Development of Discontinuous Galerkin Methods and a Parallel Simulator for Reservoir Simulation

Abstract

Abstract The classical discontinuous Galerkin (DG) methods are designed for elliptic (parabolic) problems and hyperbolic problems. For reservoir simulations, the pressure equation from the black oil model is elliptic (parabolic), while the equations for saturations are hyperbolic. Due to this special property, it is difficult to directly apply the discontinuous Galerkin methods to the black oil model. In this paper, we extend the discontinuous Galerkin methods to reservoir simulations. In our schemes, the local discontinuous Galerkin (LDG) method is used to discretize the black oil model. The upwind concept is combined with the numerical flux term of the LDG method to simulate the direction of propagation of the multiphase flow in reservoirs to avoid the unphysical solutions.

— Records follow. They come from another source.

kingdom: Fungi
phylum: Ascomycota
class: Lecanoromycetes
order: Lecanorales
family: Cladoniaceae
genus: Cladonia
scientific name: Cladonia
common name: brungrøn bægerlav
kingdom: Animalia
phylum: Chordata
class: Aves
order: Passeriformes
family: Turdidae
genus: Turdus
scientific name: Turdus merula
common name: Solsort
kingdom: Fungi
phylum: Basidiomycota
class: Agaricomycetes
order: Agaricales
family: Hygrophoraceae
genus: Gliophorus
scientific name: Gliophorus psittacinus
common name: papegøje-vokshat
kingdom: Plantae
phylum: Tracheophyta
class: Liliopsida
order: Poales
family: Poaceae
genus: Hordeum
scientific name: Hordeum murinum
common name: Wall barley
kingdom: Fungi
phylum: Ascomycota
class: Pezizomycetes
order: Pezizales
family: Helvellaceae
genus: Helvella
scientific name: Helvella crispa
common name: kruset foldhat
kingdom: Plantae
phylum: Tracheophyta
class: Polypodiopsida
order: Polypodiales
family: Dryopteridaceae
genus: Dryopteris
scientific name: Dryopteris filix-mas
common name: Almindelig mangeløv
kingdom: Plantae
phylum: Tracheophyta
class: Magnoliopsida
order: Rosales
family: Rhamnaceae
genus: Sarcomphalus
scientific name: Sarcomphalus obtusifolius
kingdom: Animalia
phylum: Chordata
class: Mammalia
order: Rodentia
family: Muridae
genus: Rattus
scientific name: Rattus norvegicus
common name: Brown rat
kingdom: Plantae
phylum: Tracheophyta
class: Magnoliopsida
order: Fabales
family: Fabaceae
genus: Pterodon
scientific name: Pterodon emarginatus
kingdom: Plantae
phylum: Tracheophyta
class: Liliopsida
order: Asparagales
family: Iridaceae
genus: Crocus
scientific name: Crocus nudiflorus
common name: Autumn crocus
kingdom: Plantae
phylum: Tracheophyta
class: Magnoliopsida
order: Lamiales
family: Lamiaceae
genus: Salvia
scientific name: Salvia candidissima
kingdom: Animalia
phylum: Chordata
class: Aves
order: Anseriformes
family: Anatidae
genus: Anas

We also extend the Peaceman model to the discontinuous Galerkin methods on unstructured grids. Based on the extended discontinuous Galerkin methods, we employ the iterative implicit pressure-explicit saturation (iterative-IMPES) and fully implicit (FIM) methods to solve the coupled nonlinear black oil model. A parallel simulator is implemented using the parallel adaptive finite element package, Parallel Hierarchical Grid (PHG), and validated by testing the first and ninth SPE Comparative Solution Projects. The parallel scalability of our simulator is also tested by a large scale case.